Georgia's opposition back on streets
For the past week the opposition has challenged the election results in the courtroom, trying to prove that Mikhail Saakashvili received less than half of the total vote. A simple majority allows him to avoid a run-off against the leading opposition candidate.
Their appeals have been rejected.
Now, the protestors are hoping to put pressure on Saakashvili, but many believe it’s the reaction of the international community that holds the key.
The head of the Central Election Commission says that the opposition has not given convincing evidence of vote-rigging.
But this is unlikely to deter the opposition.
A series of rallies in November, which were brutally dispersed by the police, forced Mikhail Saakashvili to schedule the early election.
Hoping for a similar result, the opposition is planning more demonstrations outside key government buildings in the coming week.
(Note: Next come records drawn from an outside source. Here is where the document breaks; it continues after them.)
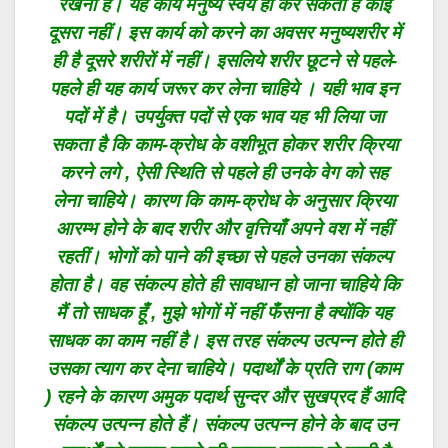
रखनी है। यह कार्य मनुष्य स्वयं ही कर सकता है कोई
दूसरा नहीं। इस कार्य को करने का अवसर मनुष्यशरीर में
ही है दूसरे शरीरों में नहीं। इसलिये शरीर छूटने से पहले-
पहले ही यह कार्य जरूर कर लेना चाहिये । यही भाव इन
पदों में है। उपर्युक्त पदों से एक भाव यह भी लिया जा
सकता है कि काम-क्रोध के वशीभूत होकर शरीर क्रिया
करने लगे , ऐसी स्थिति से पहले ही उनके वेग को सह
लेना चाहिये। कारण कि काम-क्रोध के अनुसार क्रिया
आरम्भ होने के बाद शरीर और वृत्तियाँ अपने वश में नहीं
रहतीं। भोगों को पाने की इच्छा से पहले उनका संकल्प
होता है। वह संकल्प होते ही सावधान हो जाना चाहिये कि
मैं तो साधक हूँ , मुझे भोगों में नहीं फँसना है क्योंकि यह
साधक का काम नहीं है। इस तरह संकल्प उत्पन्न होते ही
उसका त्याग कर देना चाहिये। पदार्थों के प्रति राग (काम
) रहने के कारण अमुक पदार्थ सुन्दर और सुखप्रद हैं आदि
संकल्प उत्पन्न होते हैं। संकल्प उत्पन्न होने के बाद उन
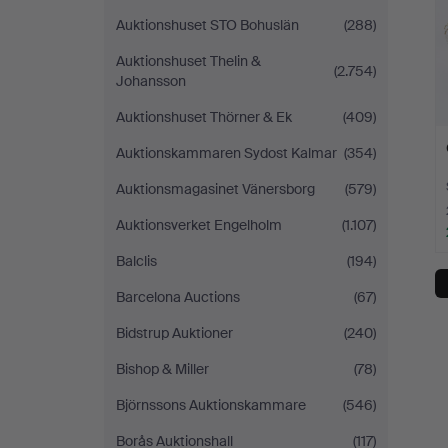
Auktionshuset STO Bohuslän
(288)
Auktionshuset Thelin &
(2.754)
Johansson
Auktionshuset Thörner & Ek
(409)
Auktionskammaren Sydost Kalmar
(354)
Auktionsmagasinet Vänersborg
(579)
Auktionsverket Engelholm
(1.107)
Balclis
(194)
Barcelona Auctions
(67)
Bidstrup Auktioner
(240)
Bishop & Miller
(78)
Björnssons Auktionskammare
(546)
Borås Auktionshall
(117)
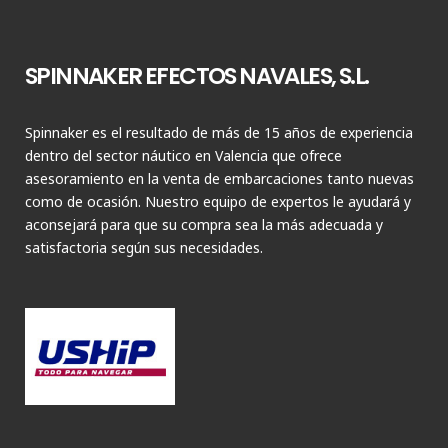
SPINNAKER EFECTOS NAVALES, S.L.
Spinnaker es el resultado de más de 15 años de experiencia
dentro del sector náutico en Valencia que ofrece
asesoramiento en la venta de embarcaciones tanto nuevas
como de ocasión. Nuestro equipo de expertos le ayudará y
aconsejará para que su compra sea la más adecuada y
satisfactoria según sus necesidades.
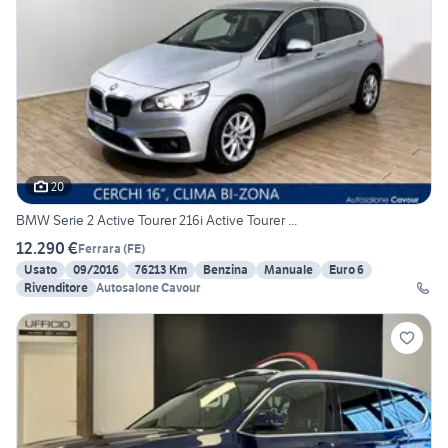
20
BMW Serie 2 Active Tourer 216i Active Tourer ...
12.290 €
Ferrara
(
FE
)
Usato
09/2016
76213 Km
Benzina
Manuale
Euro 6
Rivenditore
Autosalone Cavour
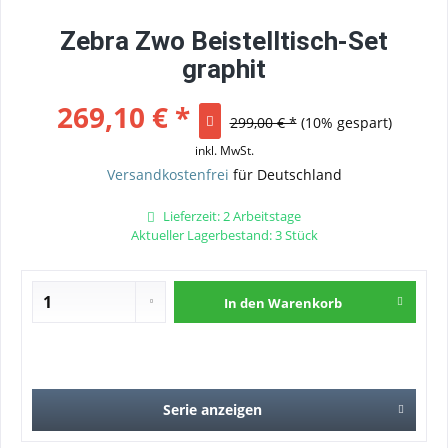
Zebra Zwo Beistelltisch-Set
graphit
269,10 € *
299,00 € *
(10% gespart)
inkl. MwSt.
Versandkostenfrei
für Deutschland
Lieferzeit: 2 Arbeitstage
Aktueller Lagerbestand: 3 Stück
In den
Warenkorb
Serie anzeigen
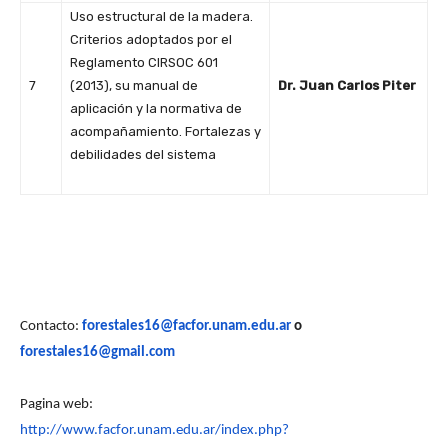
Uso estructural de la madera.
Criterios adoptados por el
Reglamento CIRSOC 601
7
(2013), su manual de
Dr. Juan Carlos Piter
aplicación y la normativa de
acompañamiento. Fortalezas y
debilidades del sistema
Contacto:
forestales16@facfor.unam.edu.ar
o
forestales16@gmail.com
Pagina web:
http://www.facfor.unam.edu.ar/index.php?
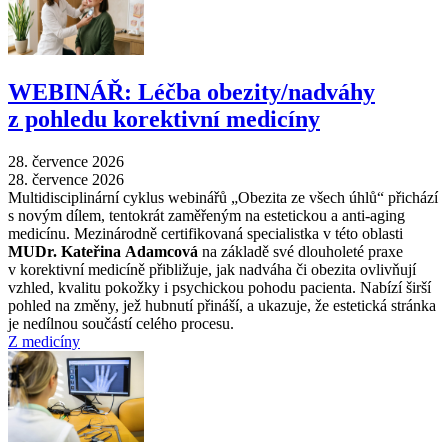
WEBINÁŘ: Léčba obezity/nadváhy
z pohledu korektivní medicíny
28. července 2026
28. července 2026
Multidisciplinární cyklus webinářů „Obezita ze všech úhlů“ přichází
s novým dílem, tentokrát zaměřeným na estetickou a anti-aging
medicínu. Mezinárodně certifikovaná specialistka v této oblasti
MUDr. Kateřina Adamcová
na základě své dlouholeté praxe
v korektivní medicíně přibližuje, jak nadváha či obezita ovlivňují
vzhled, kvalitu pokožky i psychickou pohodu pacienta. Nabízí širší
pohled na změny, jež hubnutí přináší, a ukazuje, že estetická stránka
je nedílnou součástí celého procesu.
Z medicíny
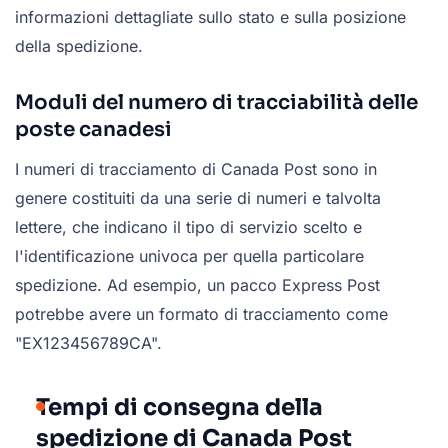
informazioni dettagliate sullo stato e sulla posizione
della spedizione.
Moduli del numero di tracciabilità delle
poste canadesi
I numeri di tracciamento di Canada Post sono in
genere costituiti da una serie di numeri e talvolta
lettere, che indicano il tipo di servizio scelto e
l'identificazione univoca per quella particolare
spedizione. Ad esempio, un pacco Express Post
potrebbe avere un formato di tracciamento come
"EX123456789CA".
Tempi di consegna della
spedizione di Canada Post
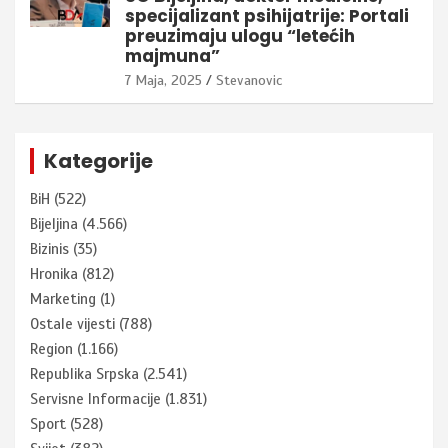
specijalizant psihijatrije: Portali
preuzimaju ulogu “letećih
majmuna”
7 Maja, 2025
Stevanovic
Kategorije
BiH
(522)
Bijeljina
(4.566)
Bizinis
(35)
Hronika
(812)
Marketing
(1)
Ostale vijesti
(788)
Region
(1.166)
Republika Srpska
(2.541)
Servisne Informacije
(1.831)
Sport
(528)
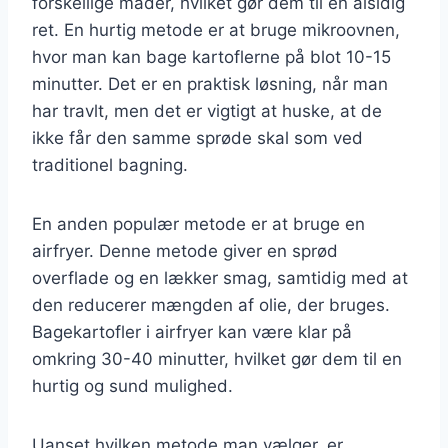
forskellige måder, hvilket gør dem til en alsidig
ret. En hurtig metode er at bruge mikroovnen,
hvor man kan bage kartoflerne på blot 10-15
minutter. Det er en praktisk løsning, når man
har travlt, men det er vigtigt at huske, at de
ikke får den samme sprøde skal som ved
traditionel bagning.
En anden populær metode er at bruge en
airfryer. Denne metode giver en sprød
overflade og en lækker smag, samtidig med at
den reducerer mængden af olie, der bruges.
Bagekartofler i airfryer kan være klar på
omkring 30-40 minutter, hvilket gør dem til en
hurtig og sund mulighed.
Uanset hvilken metode man vælger, er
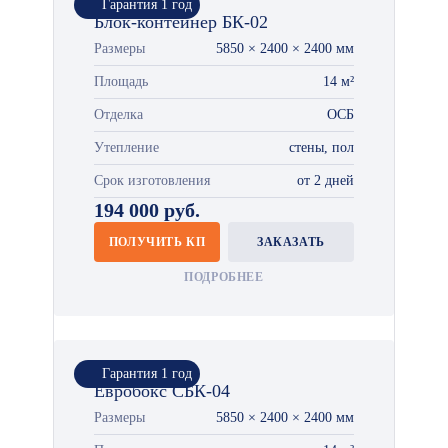
Гарантия 1 год
Блок-контейнер БК-02
Размеры
5850 × 2400 × 2400 мм
Площадь
14 м²
Отделка
ОСБ
Утепление
стены, пол
Срок изготовления
от 2 дней
194 000 руб.
ПОЛУЧИТЬ КП
ЗАКАЗАТЬ
ПОДРОБНЕЕ
Гарантия 1 год
Евробокс СБК-04
Размеры
5850 × 2400 × 2400 мм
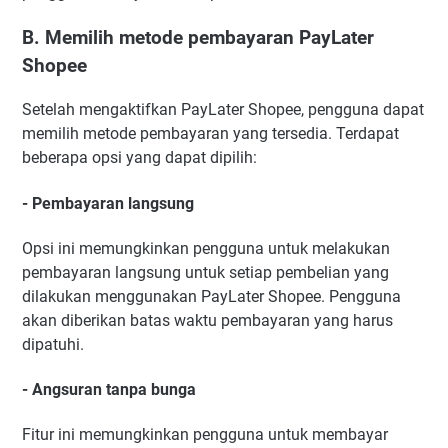
B. Memilih metode pembayaran PayLater
Shopee
Setelah mengaktifkan PayLater Shopee, pengguna dapat
memilih metode pembayaran yang tersedia. Terdapat
beberapa opsi yang dapat dipilih:
- Pembayaran langsung
Opsi ini memungkinkan pengguna untuk melakukan
pembayaran langsung untuk setiap pembelian yang
dilakukan menggunakan PayLater Shopee. Pengguna
akan diberikan batas waktu pembayaran yang harus
dipatuhi.
- Angsuran tanpa bunga
Fitur ini memungkinkan pengguna untuk membayar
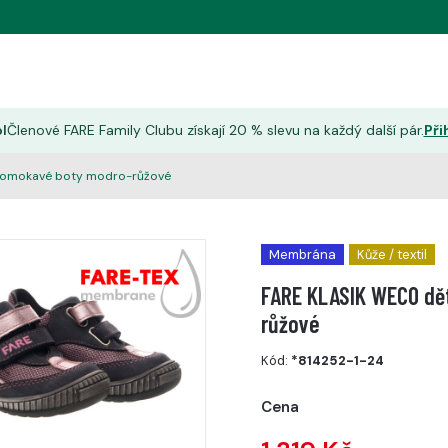
l
Členové FARE Family Clubu získají 20 % slevu na každý další pár.
Při
romokavé boty modro-růžové
Membrána
Kůže / textil
FARE KLASIK WECO dě
růžové
Kód:
*814252-1-24
Cena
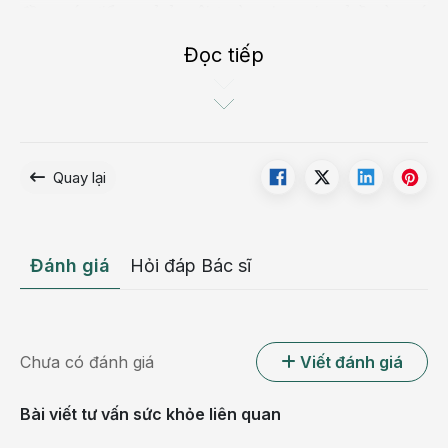
đầy nước tiểu, ngủ ở môi trường lạ, nơi ngủ ồn ào, có
quá nhiều ánh sáng, người ngủ bị stress… cũng có thể
Đọc tiếp
dẫn đến tình trạng mộng du.
Ở người lớn, tình trạng này có thể liên quan tới rối loạn
tâm thần, phản ứng với thuốc, người uống nhiều rượu,
có xảy ra những cơn động kinh cục bộ. Ở người già có
Quay lại
thể là biểu hiện của bệnh não như thiếu máu não thoáng
qua, các bệnh mạch máu não…
Đánh giá
Hỏi đáp Bác sĩ
Chưa có đánh giá
Viết đánh giá
Bài viết tư vấn sức khỏe liên quan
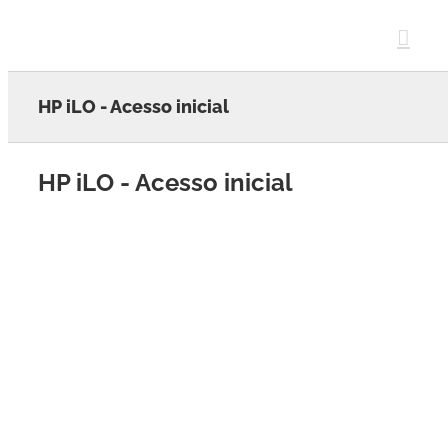
Skip
to
content
HP iLO - Acesso inicial
HP iLO - Acesso inicial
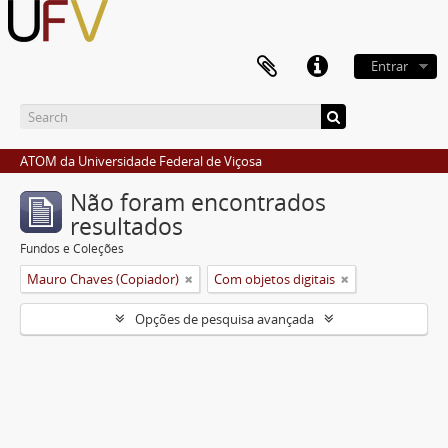
Entrar
ATOM da Universidade Federal de Viçosa
Não foram encontrados
resultados
Fundos e Coleções
Mauro Chaves (Copiador)
Com objetos digitais
Opções de pesquisa avançada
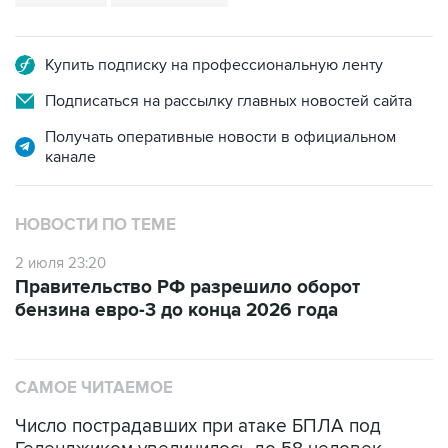
Купить подписку на профессиональную ленту
Подписаться на рассылку главных новостей сайта
Получать оперативные новости в официальном
канале
НОВОСТИ ПО ТЕМЕ
2 июля 23:20
Правительство РФ разрешило оборот
бензина евро-3 до конца 2026 года
САМОЕ ЧИТАЕМОЕ
Число пострадавших при атаке БПЛА под
Геленджиком увеличилось до 58 человек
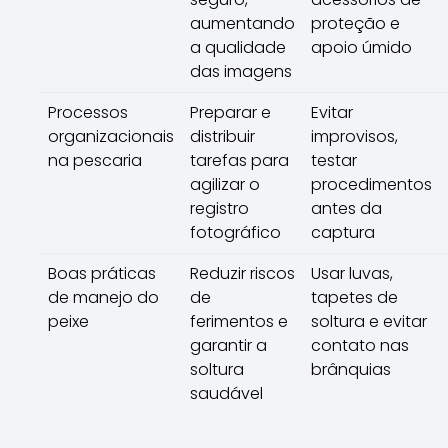
aumentando
proteção e
a qualidade
apoio úmido
das imagens
Processos
Preparar e
Evitar
organizacionais
distribuir
improvisos,
na pescaria
tarefas para
testar
agilizar o
procedimentos
registro
antes da
fotográfico
captura
Boas práticas
Reduzir riscos
Usar luvas,
de manejo do
de
tapetes de
peixe
ferimentos e
soltura e evitar
garantir a
contato nas
soltura
brânquias
saudável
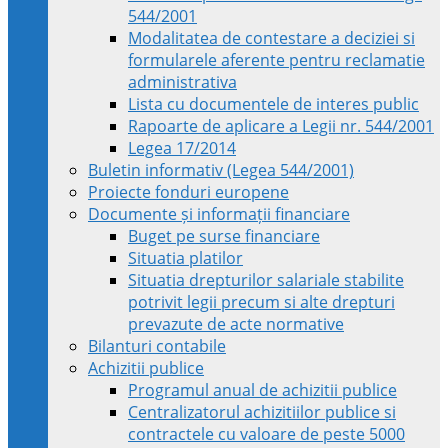
544/2001
Modalitatea de contestare a deciziei si
formularele aferente pentru reclamatie
administrativa
Lista cu documentele de interes public
Rapoarte de aplicare a Legii nr. 544/2001
Legea 17/2014
Buletin informativ (Legea 544/2001)
Proiecte fonduri europene
Documente și informații financiare
Buget pe surse financiare
Situatia platilor
Situatia drepturilor salariale stabilite
potrivit legii precum si alte drepturi
prevazute de acte normative
Bilanturi contabile
Achizitii publice
Programul anual de achizitii publice
Centralizatorul achizitiilor publice si
contractele cu valoare de peste 5000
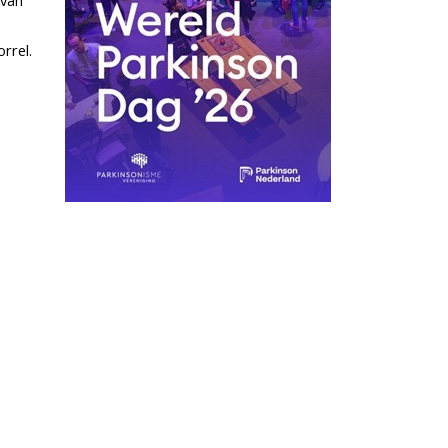
 van
rrel.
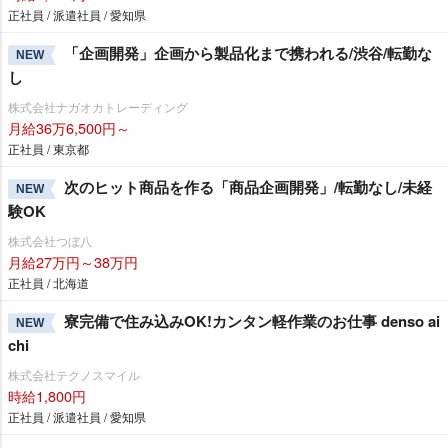
正社員 / 派遣社員 / 愛知県
「企画開発」企画から製品化まで携われる/渋谷/転勤な
NEW
し
株式会社ナガオカトレーディング
月給36万6,500円～
正社員 / 東京都
次のヒット商品を作る「商品企画開発」/転勤なし/未経
NEW
験OK
株式会社つぼ八
月給27万円～38万円
正社員 / 北海道
寮完備で住み込みOK!カンタン軽作業のお仕事 denso ai
NEW
chi
株式会社テクノスマイル
時給1,800円
正社員 / 派遣社員 / 愛知県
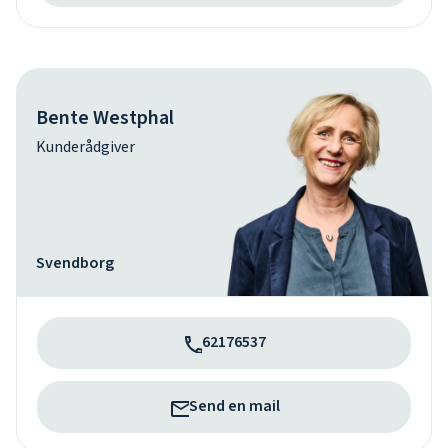
Bente Westphal
Kunderådgiver
Svendborg
62176537
Send en mail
Georgia's 'rebel minister' on hunger strike in France
Meanwhile, Georgian ex-defence minister Irakly Okruashvili has gone on hunger strike to protest against what he called a rigged presidential election. Okruashvili, who is currently in a French prison, has been refusing food for the last four days.
He was arrested last September in Georgia on corruption charges but was later released on bail. He then left for Germany, allegedly for medical treatment.
There, he was seized in late November following requests by the Georgian Prosecutor's Office.
Okruashvili travelled to Paris from Germany earlier this month. He's applying for asylum in France, the country that issued him his Schengen visa.